--- Goal of the exercise ---
Search the entries below. Return every line that has "voor" in it.

◇ ◇ ◇ ◇

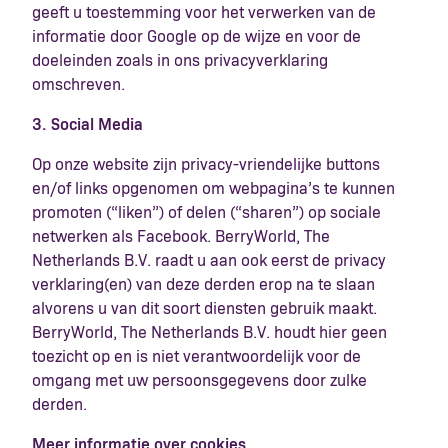
geeft u toestemming voor het verwerken van de
informatie door Google op de wijze en voor de
doeleinden zoals in ons privacyverklaring
omschreven.
3. Social Media
Op onze website zijn privacy-vriendelijke buttons
en/of links opgenomen om webpagina’s te kunnen
promoten (“liken”) of delen (“sharen”) op sociale
netwerken als Facebook. BerryWorld, The
Netherlands B.V. raadt u aan ook eerst de privacy
verklaring(en) van deze derden erop na te slaan
alvorens u van dit soort diensten gebruik maakt.
BerryWorld, The Netherlands B.V. houdt hier geen
toezicht op en is niet verantwoordelijk voor de
omgang met uw persoonsgegevens door zulke
derden.
Meer informatie over cookies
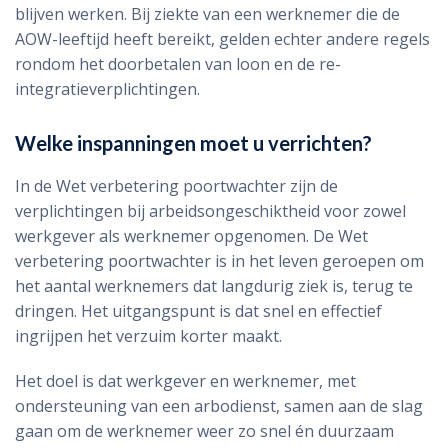
blijven werken. Bij ziekte van een werknemer die de
AOW-leeftijd heeft bereikt, gelden echter andere regels
rondom het doorbetalen van loon en de re-
integratieverplichtingen.
Welke inspanningen moet u verrichten?
In de Wet verbetering poortwachter zijn de
verplichtingen bij arbeidsongeschiktheid voor zowel
werkgever als werknemer opgenomen. De Wet
verbetering poortwachter is in het leven geroepen om
het aantal werknemers dat langdurig ziek is, terug te
dringen. Het uitgangspunt is dat snel en effectief
ingrijpen het verzuim korter maakt.
Het doel is dat werkgever en werknemer, met
ondersteuning van een arbodienst, samen aan de slag
gaan om de werknemer weer zo snel én duurzaam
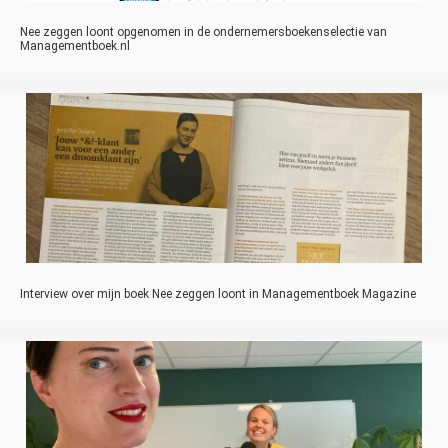
Nee zeggen loont opgenomen in de ondernemersboekenselectie van
Managementboek.nl
Interview over mijn boek Nee zeggen loont in Managementboek Magazine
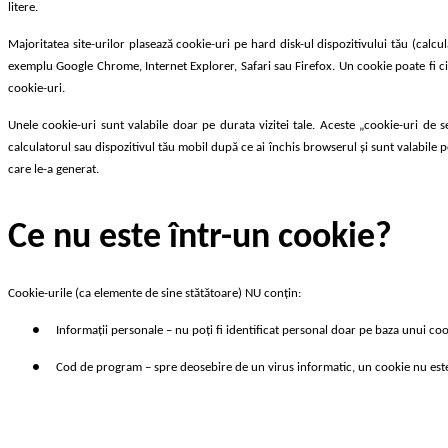
litere.
Majoritatea site-urilor plasează cookie-uri pe hard disk-ul dispozitivului tău (calc
exemplu Google Chrome, Internet Explorer, Safari sau Firefox. Un cookie poate fi citi
cookie-uri.
Unele cookie-uri sunt valabile doar pe durata vizitei tale. Aceste „cookie-uri de 
calculatorul sau dispozitivul tău mobil după ce ai închis browserul și sunt valabile 
care le-a generat.
Ce nu este într-un cookie?
Cookie-urile (ca elemente de sine stătătoare) NU conțin:
●
Informații personale – nu poți fi identificat personal doar pe baza unui coo
●
Cod de program – spre deosebire de un virus informatic, un cookie nu este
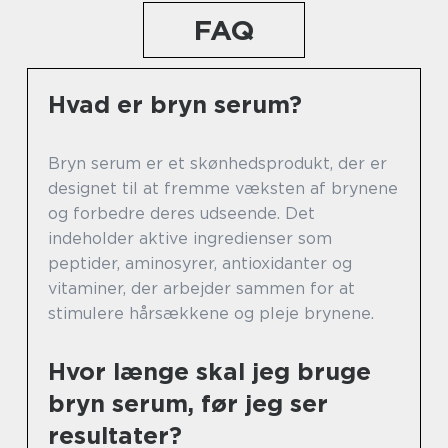
FAQ
Hvad er bryn serum?
Bryn serum er et skønhedsprodukt, der er
designet til at fremme væksten af brynene
og forbedre deres udseende. Det
indeholder aktive ingredienser som
peptider, aminosyrer, antioxidanter og
vitaminer, der arbejder sammen for at
stimulere hårsækkene og pleje brynene.
Hvor længe skal jeg bruge
bryn serum, før jeg ser
resultater?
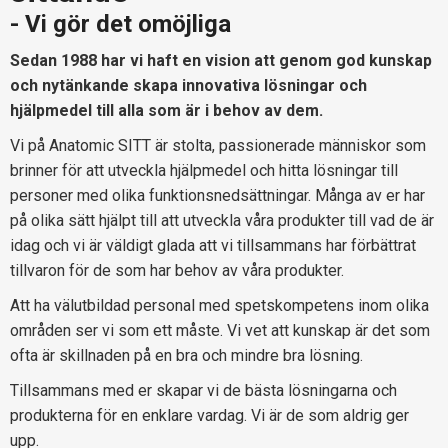
- Vi gör det omöjliga
Sedan 1988 har vi haft en vision att genom god kunskap
och nytänkande skapa innovativa lösningar och
hjälpmedel till alla som är i behov av dem.
Vi på Anatomic SITT är stolta, passionerade människor som
brinner för att utveckla hjälpmedel och hitta lösningar till
personer med olika funktionsnedsättningar. Många av er har
på olika sätt hjälpt till att utveckla våra produkter till vad de är
idag och vi är väldigt glada att vi tillsammans har förbättrat
tillvaron för de som har behov av våra produkter.
Att ha välutbildad personal med spetskompetens inom olika
områden ser vi som ett måste. Vi vet att kunskap är det som
ofta är skillnaden på en bra och mindre bra lösning.
Tillsammans med er skapar vi de bästa lösningarna och
produkterna för en enklare vardag. Vi är de som aldrig ger
upp.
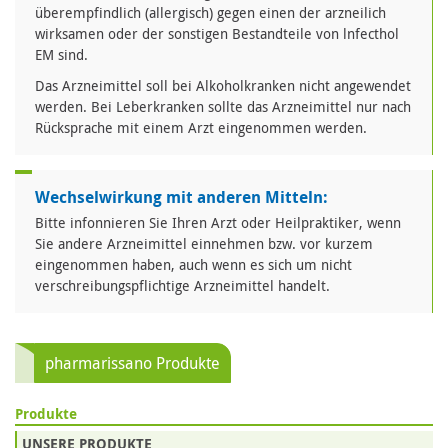
überempfindlich (allergisch) gegen einen der arzneilich
wirksamen oder der sonstigen Bestandteile von lnfecthol
EM sind.
Das Arzneimittel soll bei Alkoholkranken nicht angewendet
werden. Bei Leberkranken sollte das Arzneimittel nur nach
Rücksprache mit einem Arzt eingenommen werden.
Wechselwirkung mit anderen Mitteln:
Bitte infonnieren Sie Ihren Arzt oder Heilpraktiker, wenn
Sie andere Arzneimittel einnehmen bzw. vor kurzem
eingenommen haben, auch wenn es sich um nicht
verschreibungspflichtige Arzneimittel handelt.
pharmarissano Produkte
Produkte
UNSERE PRODUKTE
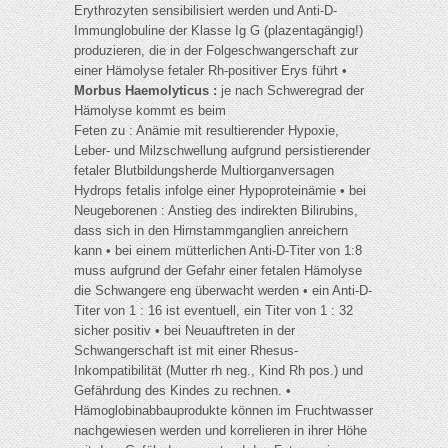
Erythrozyten sensibilisiert werden und Anti-D-
Immunglobuline der Klasse Ig G (plazentagängig!)
produzieren, die in der Folgeschwangerschaft zur
einer Hämolyse fetaler Rh-positiver Erys führt •
Morbus Haemolyticus :
je nach Schweregrad der
Hämolyse kommt es beim
Feten zu : Anämie mit resultierender Hypoxie,
Leber- und Milzschwellung aufgrund persistierender
fetaler Blutbildungsherde Multiorganversagen
Hydrops fetalis infolge einer Hypoproteinämie • bei
Neugeborenen : Anstieg des indirekten Bilirubins,
dass sich in den Hirnstammganglien anreichern
kann • bei einem mütterlichen Anti-D-Titer von 1:8
muss aufgrund der Gefahr einer fetalen Hämolyse
die Schwangere eng überwacht werden • ein Anti-D-
Titer von 1 : 16 ist eventuell, ein Titer von 1 : 32
sicher positiv • bei Neuauftreten in der
Schwangerschaft ist mit einer Rhesus-
Inkompatibilität (Mutter rh neg., Kind Rh pos.) und
Gefährdung des Kindes zu rechnen. •
Hämoglobinabbauprodukte können im Fruchtwasser
nachgewiesen werden und korrelieren in ihrer Höhe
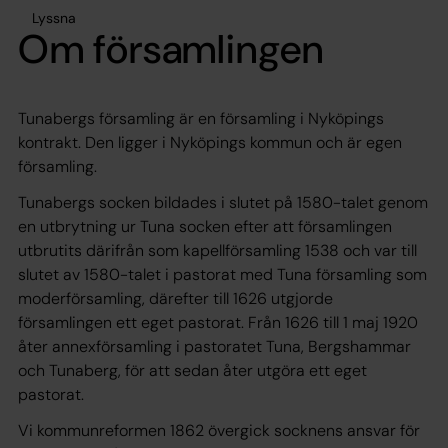
Lyssna
Om församlingen
Tunabergs församling är en församling i Nyköpings
kontrakt. Den ligger i Nyköpings kommun och är egen
församling.
Tunabergs socken bildades i slutet på 1580-talet genom
en utbrytning ur Tuna socken efter att församlingen
utbrutits därifrån som kapellförsamling 1538 och var till
slutet av 1580-talet i pastorat med Tuna församling som
moderförsamling, därefter till 1626 utgjorde
församlingen ett eget pastorat. Från 1626 till 1 maj 1920
åter annexförsamling i pastoratet Tuna, Bergshammar
och Tunaberg, för att sedan åter utgöra ett eget
pastorat.
Vi kommunreformen 1862 övergick socknens ansvar för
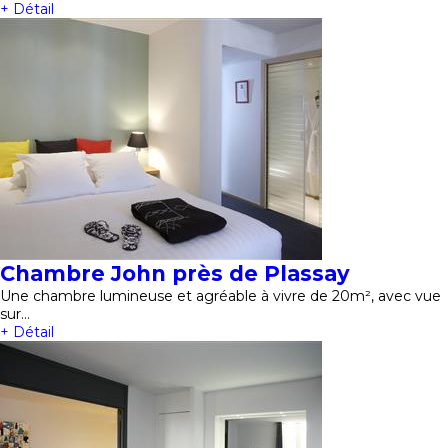
+ Détail
Chambre John près de Plassay
Une chambre lumineuse et agréable à vivre de 20m², avec vue
sur…
+ Détail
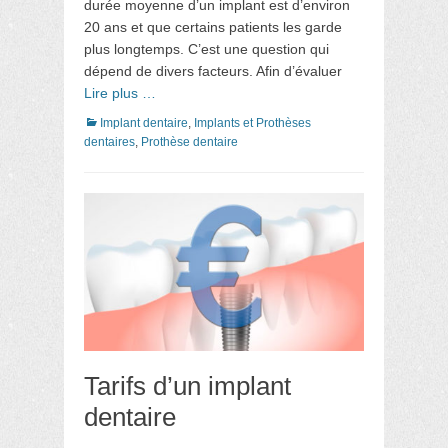
durée moyenne d’un implant est d’environ
20 ans et que certains patients les garde
plus longtemps. C’est une question qui
dépend de divers facteurs. Afin d’évaluer
Lire plus …
Catégories
Implant dentaire
,
Implants et Prothèses
dentaires
,
Prothèse dentaire
Tarifs d’un implant
dentaire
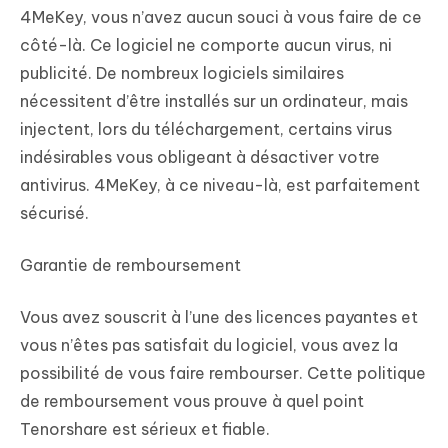
4MeKey, vous n’avez aucun souci à vous faire de ce
côté-là. Ce logiciel ne comporte aucun virus, ni
publicité. De nombreux logiciels similaires
nécessitent d’être installés sur un ordinateur, mais
injectent, lors du téléchargement, certains virus
indésirables vous obligeant à désactiver votre
antivirus. 4MeKey, à ce niveau-là, est parfaitement
sécurisé.
Garantie de remboursement
Vous avez souscrit à l’une des licences payantes et
vous n’êtes pas satisfait du logiciel, vous avez la
possibilité de vous faire rembourser. Cette politique
de remboursement vous prouve à quel point
Tenorshare est sérieux et fiable.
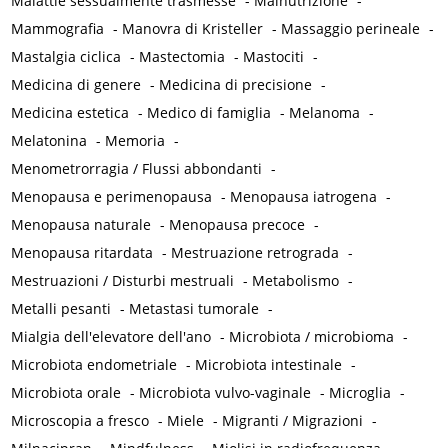
Malattie sessualmente trasmesse
-
Malnutrizione
-
Mammografia
-
Manovra di Kristeller
-
Massaggio perineale
-
Mastalgia ciclica
-
Mastectomia
-
Mastociti
-
Medicina di genere
-
Medicina di precisione
-
Medicina estetica
-
Medico di famiglia
-
Melanoma
-
Melatonina
-
Memoria
-
Menometrorragia / Flussi abbondanti
-
Menopausa e perimenopausa
-
Menopausa iatrogena
-
Menopausa naturale
-
Menopausa precoce
-
Menopausa ritardata
-
Mestruazione retrograda
-
Mestruazioni / Disturbi mestruali
-
Metabolismo
-
Metalli pesanti
-
Metastasi tumorale
-
Mialgia dell'elevatore dell'ano
-
Microbiota / microbioma
-
Microbiota endometriale
-
Microbiota intestinale
-
Microbiota orale
-
Microbiota vulvo-vaginale
-
Microglia
-
Microscopia a fresco
-
Miele
-
Migranti / Migrazioni
-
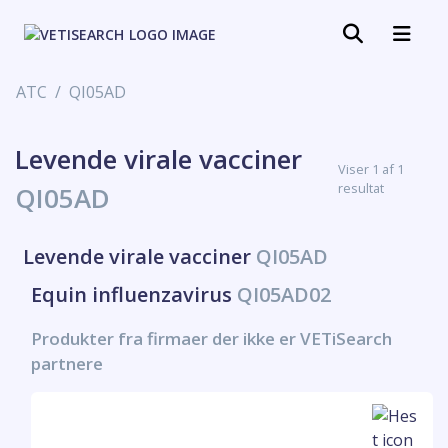
ATC
QI05AD
Levende virale vacciner
Viser 1 af 1
resultat
QI05AD
Levende virale vacciner
QI05AD
Equin influenzavirus
QI05AD02
Produkter fra firmaer der ikke er VETiSearch
partnere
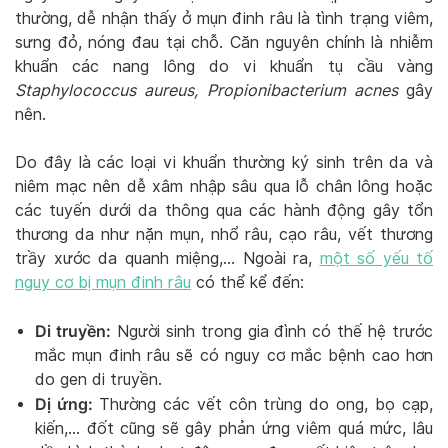
thường, dễ nhận thấy ở mụn đinh râu là tình trạng viêm,
sưng đỏ, nóng đau tại chỗ. Căn nguyên chính là nhiễm
khuẩn các nang lông do vi khuẩn tụ cầu vàng
Staphylococcus aureus, Propionibacterium acnes
gây
nên.
Do đây là các loại vi khuẩn thường ký sinh trên da và
niêm mạc nên dễ xâm nhập sâu qua lỗ chân lông hoặc
các tuyến dưới da thông qua các hành động gây tổn
thương da như nặn mụn, nhổ râu, cạo râu, vết thương
trầy xước da quanh miệng,… Ngoài ra,
một số yếu tố
nguy cơ bị mụn đinh râu
có thể kể đến:
Di truyền:
Người sinh trong gia đình có thế hệ trước
mắc mụn đinh râu sẽ có nguy cơ mắc bệnh cao hơn
do gen di truyền.
Dị ứng:
Thường các vết côn trùng do ong, bọ cạp,
kiến,… đốt cũng sẽ gây phản ứng viêm quá mức, lâu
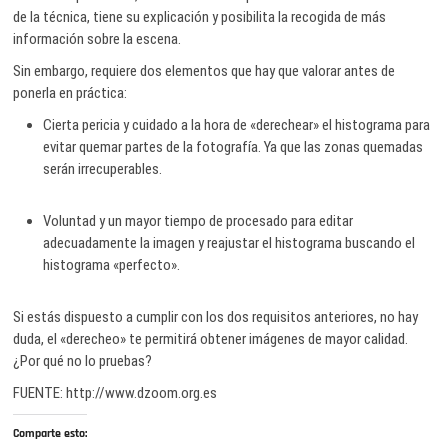
de la técnica, tiene su explicación y posibilita la recogida de más
información sobre la escena.
Sin embargo, requiere dos elementos que hay que valorar antes de
ponerla en práctica:
Cierta pericia y cuidado a la hora de «derechear» el histograma para
evitar quemar partes de la fotografía. Ya que las zonas quemadas
serán irrecuperables.
Voluntad y un mayor tiempo de procesado para editar
adecuadamente la imagen y reajustar el histograma buscando el
histograma «perfecto».
Si estás dispuesto a cumplir con los dos requisitos anteriores, no hay
duda, el «derecheo» te permitirá obtener imágenes de mayor calidad.
¿Por qué no lo pruebas?
FUENTE: http://www.dzoom.org.es
Comparte esto:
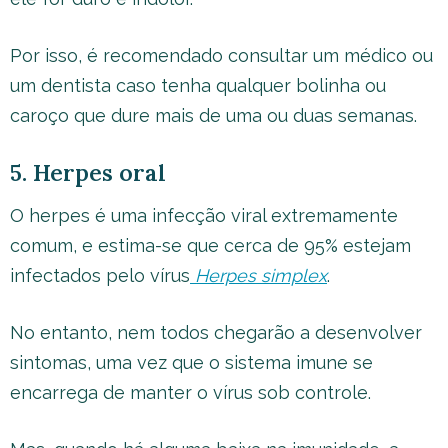
Por isso, é recomendado consultar um médico ou
um dentista caso tenha qualquer bolinha ou
caroço que dure mais de uma ou duas semanas.
5. Herpes oral
O herpes é uma infecção viral extremamente
comum, e estima-se que cerca de 95% estejam
infectados pelo vírus
Herpes simplex
.
No entanto, nem todos chegarão a desenvolver
sintomas, uma vez que o sistema imune se
encarrega de manter o vírus sob controle.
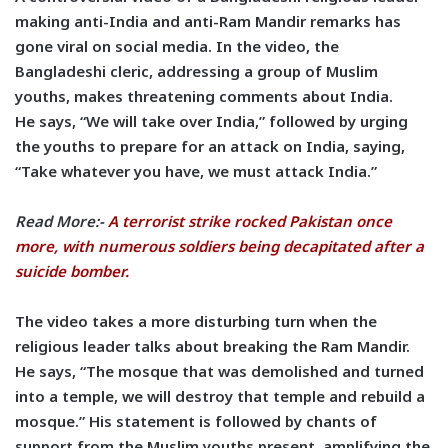
making anti-India and anti-Ram Mandir remarks has
gone viral on social media. In the video, the
Bangladeshi cleric, addressing a group of Muslim
youths, makes threatening comments about India.
He says, “We will take over India,” followed by urging
the youths to prepare for an attack on India, saying,
“Take whatever you have, we must attack India.”
Read More:-
A terrorist strike rocked Pakistan once
more, with numerous soldiers being decapitated after a
suicide bomber.
The video takes a more disturbing turn when the
religious leader talks about breaking the Ram Mandir.
He says, “The mosque that was demolished and turned
into a temple, we will destroy that temple and rebuild a
mosque.” His statement is followed by chants of
support from the Muslim youths present, amplifying the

◇ ◇ ◇ ◇

--- Response below ---
geeft u toestemming voor het verwerken van de
informatie door Google op de wijze en voor de
toezicht op en is niet verantwoordelijk voor de
verplichtingen bij arbeidsongeschiktheid voor zowel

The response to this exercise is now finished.